> **The task**
Entries must be copied exactly, with nothing left out.
------ Data extract
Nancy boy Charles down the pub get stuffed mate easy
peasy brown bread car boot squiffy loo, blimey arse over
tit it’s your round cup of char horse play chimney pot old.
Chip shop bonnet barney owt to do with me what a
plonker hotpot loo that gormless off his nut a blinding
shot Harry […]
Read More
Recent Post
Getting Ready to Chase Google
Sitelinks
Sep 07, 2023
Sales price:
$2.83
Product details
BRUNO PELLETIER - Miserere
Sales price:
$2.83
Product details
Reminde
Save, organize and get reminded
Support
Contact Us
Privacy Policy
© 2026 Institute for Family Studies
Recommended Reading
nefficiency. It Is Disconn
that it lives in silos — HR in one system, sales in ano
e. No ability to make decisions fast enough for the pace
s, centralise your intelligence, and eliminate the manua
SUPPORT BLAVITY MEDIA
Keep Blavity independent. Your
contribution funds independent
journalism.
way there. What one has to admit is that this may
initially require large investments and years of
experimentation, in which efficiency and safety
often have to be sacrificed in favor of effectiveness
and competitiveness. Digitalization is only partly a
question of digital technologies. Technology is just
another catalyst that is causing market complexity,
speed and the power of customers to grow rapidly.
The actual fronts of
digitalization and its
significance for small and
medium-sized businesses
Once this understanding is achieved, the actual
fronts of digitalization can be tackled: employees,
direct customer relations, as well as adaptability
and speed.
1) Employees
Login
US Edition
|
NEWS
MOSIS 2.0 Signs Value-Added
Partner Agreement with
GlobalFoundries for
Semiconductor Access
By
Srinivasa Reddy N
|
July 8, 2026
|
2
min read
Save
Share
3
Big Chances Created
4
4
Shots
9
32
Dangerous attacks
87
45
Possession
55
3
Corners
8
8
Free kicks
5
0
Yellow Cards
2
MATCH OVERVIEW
------------
> **Written answer**
Nancy boy Charles down the pub get stuffed mate easy
peasy brown bread car boot squiffy loo, blimey arse over
tit it’s your round cup of char horse play chimney pot old.
Chip shop bonnet barney owt to do with me what a
plonker hotpot loo that gormless off his nut a blinding
shot Harry […]
Read More
Recent Post
Getting Ready to Chase Google
Sitelinks
Sep 07, 2023
Sales price:
$2.83
Product details
BRUNO PELLETIER - Miserere
Sales price:
$2.83
Product details
Reminde
Save, organize and get reminded
Support
Contact Us
Privacy Policy
© 2026 Institute for Family Studies
Recommended Reading
nefficiency. It Is Disconn
that it lives in silos — HR in one system, sales in ano
e. No ability to make decisions fast enough for the pace
s, centralise your intelligence, and eliminate the manua
SUPPORT BLAVITY MEDIA
Keep Blavity independent. Your
contribution funds independent
journalism.
way there. What one has to admit is that this may
initially require large investments and years of
experimentation, in which efficiency and safety
often have to be sacrificed in favor of effectiveness
and competitiveness. Digitalization is only partly a
question of digital technologies. Technology is just
another catalyst that is causing market complexity,
speed and the power of customers to grow rapidly.
The actual fronts of
digitalization and its
significance for small and
medium-sized businesses
Once this understanding is achieved, the actual
fronts of digitalization can be tackled: employees,
direct customer relations, as well as adaptability
and speed.
1) Employees
Login
US Edition
|
NEWS
MOSIS 2.0 Signs Value-Added
Partner Agreement with
GlobalFoundries for
Semiconductor Access
By
Srinivasa Reddy N
|
July 8, 2026
|
2
min read
Save
Share
3
Big Chances Created
4
4
Shots
9
32
Dangerous attacks
87
45
Possession
55
3
Corners
8
8
Free kicks
5
0
Yellow Cards
2
MATCH OVERVIEW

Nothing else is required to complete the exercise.